Occhipinti Statement on Police Layoffs

Occhipinti Statement on Police Layoffs

Recently the state gave Mayor Dawn Zimmer approval to proceed with significant cutbacks within the Hoboken Police Department, resulting in the termination and demotion of 37 officers. While we all recognize the need for fiscal responsibility, I have concerns that these cuts can pose a significant threat to the safety and security of the citizens of Hoboken.
Contrary to the mayor's claims that this will not reduce the number of officers patrolling the streets, police sources have stated that this will result in 14 fewer officers on patrol. This is because 15 of the 19 superior officers being demoted are already performing these roles in the streets and not, as the mayor has stated, being moved off of desk jobs. 
These types of misunderstandings occur because of a failure to communicate. This is just one of several discrepancies with the mayor's plan that were brought to light by an audit commissioned by the PBA, which appears to have been wholly ignored.
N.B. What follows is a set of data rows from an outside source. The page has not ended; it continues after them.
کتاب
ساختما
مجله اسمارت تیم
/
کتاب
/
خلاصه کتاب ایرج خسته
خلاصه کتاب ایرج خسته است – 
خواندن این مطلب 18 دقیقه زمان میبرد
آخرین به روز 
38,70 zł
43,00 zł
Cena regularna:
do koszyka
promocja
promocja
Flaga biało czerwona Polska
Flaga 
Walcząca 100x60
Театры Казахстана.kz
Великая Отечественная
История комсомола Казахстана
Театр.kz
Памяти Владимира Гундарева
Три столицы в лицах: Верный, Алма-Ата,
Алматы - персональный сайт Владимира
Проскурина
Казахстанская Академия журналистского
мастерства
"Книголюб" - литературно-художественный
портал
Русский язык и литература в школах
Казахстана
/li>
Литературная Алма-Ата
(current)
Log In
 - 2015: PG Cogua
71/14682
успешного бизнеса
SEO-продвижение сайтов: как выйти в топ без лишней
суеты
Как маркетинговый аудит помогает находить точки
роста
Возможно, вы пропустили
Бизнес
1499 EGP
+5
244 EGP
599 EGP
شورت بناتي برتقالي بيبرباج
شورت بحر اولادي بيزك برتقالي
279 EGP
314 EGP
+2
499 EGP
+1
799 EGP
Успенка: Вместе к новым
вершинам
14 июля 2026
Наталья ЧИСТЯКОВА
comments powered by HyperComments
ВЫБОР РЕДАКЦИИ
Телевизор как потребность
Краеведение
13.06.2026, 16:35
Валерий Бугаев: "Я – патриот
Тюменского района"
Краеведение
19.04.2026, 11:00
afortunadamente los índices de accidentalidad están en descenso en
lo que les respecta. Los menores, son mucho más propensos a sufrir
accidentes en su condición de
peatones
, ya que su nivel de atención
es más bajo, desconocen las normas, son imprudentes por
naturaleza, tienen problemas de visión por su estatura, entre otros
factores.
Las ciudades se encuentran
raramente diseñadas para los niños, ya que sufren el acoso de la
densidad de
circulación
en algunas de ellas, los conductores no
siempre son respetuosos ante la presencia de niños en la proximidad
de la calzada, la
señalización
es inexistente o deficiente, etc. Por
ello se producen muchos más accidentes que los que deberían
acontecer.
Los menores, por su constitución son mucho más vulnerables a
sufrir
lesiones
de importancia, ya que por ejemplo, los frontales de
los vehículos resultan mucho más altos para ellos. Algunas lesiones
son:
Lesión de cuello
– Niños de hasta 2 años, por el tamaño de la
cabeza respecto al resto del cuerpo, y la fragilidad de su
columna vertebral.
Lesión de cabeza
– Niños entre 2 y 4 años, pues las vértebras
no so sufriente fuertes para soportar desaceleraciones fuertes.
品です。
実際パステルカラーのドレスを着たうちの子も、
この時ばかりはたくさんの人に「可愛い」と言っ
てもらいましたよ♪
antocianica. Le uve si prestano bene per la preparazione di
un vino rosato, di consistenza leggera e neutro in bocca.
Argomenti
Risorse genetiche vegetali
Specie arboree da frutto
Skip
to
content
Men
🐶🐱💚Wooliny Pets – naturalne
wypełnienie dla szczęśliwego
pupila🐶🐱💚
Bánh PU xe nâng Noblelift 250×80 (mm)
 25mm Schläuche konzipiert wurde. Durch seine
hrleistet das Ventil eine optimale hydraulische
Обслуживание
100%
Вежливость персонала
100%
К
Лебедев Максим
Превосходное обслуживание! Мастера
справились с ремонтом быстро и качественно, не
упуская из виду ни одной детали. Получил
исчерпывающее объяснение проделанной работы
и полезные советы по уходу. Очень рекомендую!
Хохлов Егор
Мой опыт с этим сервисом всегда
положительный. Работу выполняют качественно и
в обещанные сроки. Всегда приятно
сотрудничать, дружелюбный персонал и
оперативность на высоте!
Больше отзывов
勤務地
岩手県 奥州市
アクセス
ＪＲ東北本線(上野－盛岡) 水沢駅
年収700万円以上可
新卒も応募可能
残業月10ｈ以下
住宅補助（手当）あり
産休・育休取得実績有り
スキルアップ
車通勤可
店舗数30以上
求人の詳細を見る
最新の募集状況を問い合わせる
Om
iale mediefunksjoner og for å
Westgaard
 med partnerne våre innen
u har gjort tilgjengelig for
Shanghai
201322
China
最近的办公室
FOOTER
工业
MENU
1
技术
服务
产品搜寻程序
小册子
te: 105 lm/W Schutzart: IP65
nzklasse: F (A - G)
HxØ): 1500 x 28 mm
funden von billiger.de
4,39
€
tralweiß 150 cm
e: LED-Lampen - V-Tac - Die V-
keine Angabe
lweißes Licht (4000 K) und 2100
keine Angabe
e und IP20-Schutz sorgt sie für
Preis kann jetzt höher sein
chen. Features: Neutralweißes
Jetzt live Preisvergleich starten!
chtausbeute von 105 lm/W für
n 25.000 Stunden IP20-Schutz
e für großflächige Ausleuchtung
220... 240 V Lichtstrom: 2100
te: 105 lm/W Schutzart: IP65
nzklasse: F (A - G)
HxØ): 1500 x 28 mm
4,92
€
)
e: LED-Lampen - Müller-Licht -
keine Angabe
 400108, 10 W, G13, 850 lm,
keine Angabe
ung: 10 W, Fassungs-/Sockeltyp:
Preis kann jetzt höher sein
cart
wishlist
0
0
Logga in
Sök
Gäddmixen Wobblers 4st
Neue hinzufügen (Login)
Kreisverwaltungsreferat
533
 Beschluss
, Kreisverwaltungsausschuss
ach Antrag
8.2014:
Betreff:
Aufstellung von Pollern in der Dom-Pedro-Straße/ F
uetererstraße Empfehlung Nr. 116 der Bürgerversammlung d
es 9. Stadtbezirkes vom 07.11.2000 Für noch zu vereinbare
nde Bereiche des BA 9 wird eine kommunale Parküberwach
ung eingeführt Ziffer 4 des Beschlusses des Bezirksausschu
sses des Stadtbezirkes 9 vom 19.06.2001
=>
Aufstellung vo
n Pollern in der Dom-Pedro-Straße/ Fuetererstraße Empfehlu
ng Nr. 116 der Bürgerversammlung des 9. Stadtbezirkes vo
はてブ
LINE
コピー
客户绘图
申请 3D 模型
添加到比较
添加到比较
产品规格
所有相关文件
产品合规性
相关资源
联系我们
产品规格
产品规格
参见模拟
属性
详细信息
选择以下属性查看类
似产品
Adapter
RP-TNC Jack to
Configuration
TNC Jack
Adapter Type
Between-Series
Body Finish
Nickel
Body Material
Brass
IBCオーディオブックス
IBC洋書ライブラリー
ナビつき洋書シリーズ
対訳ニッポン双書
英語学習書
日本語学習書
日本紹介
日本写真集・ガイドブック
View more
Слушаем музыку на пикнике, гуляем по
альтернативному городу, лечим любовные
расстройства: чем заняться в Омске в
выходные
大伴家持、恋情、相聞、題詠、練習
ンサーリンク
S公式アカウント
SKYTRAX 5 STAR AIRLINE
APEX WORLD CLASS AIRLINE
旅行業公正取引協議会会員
From a public safety standpoint, as well as from a legal standpoint, I feel that it is negligent to ignore this type of information when dealing with issues as important as our safety.
Hoboken is a unique city with its combination of dense residential housing, thriving nightlife, and heavy local and commuter vehicular and pedestrian traffic. Unlike the administration, I have taken the time to listen to residents who believe that these cutbacks will invite a higher rate of crime in our city.
Throughout my campaign for the open 4th Ward Council seat, I have made it clear that I am running to represent the residents of our ward. We are a section of town bordered on two sides by Jersey City and a stones throw from the Montgomery Gardens public housing complex, where a 5-year-old girl was tragically shot in the neck a few weeks ago. 
The residents of the 4th Ward have been put on the backburner for far too long, and now our safety, quality of life, and property values are being jeopardized in pursuit of the mayor's campaign promises.
The solution to lowering taxes is not to cut from one area just to increase spending in another. When I see new hires in the parking division, raises for the mayor's personal assistants, and what seems like a never-ending stream of new contracts going out to politically-connected law firms, I have to question our commitment not only to public safety, but to protecting our property values and to actually lowering property taxes. 
Based on the facts presented by the mayor, the State Department of Local Government Services, and the Northeast Labor Consultants report, I personally do not feel comfortable that proper consideration was given to such an important decision in terms of the actual impact these cuts will have on police presence on our streets.
For a savings that amounts to $75 a year for the average household, the loss of 14 patrol officers seems a high price to pay, especially if it is uncertain how it will effect our public safety. I urge the mayor and her administration to make a greater effort, both now and in the future, to communicate and work with our public safety personnel when considering drastic actions such as this. The taxpayers are not at war with public safety. We are all part of the same community, and we need to work together in order to succeed.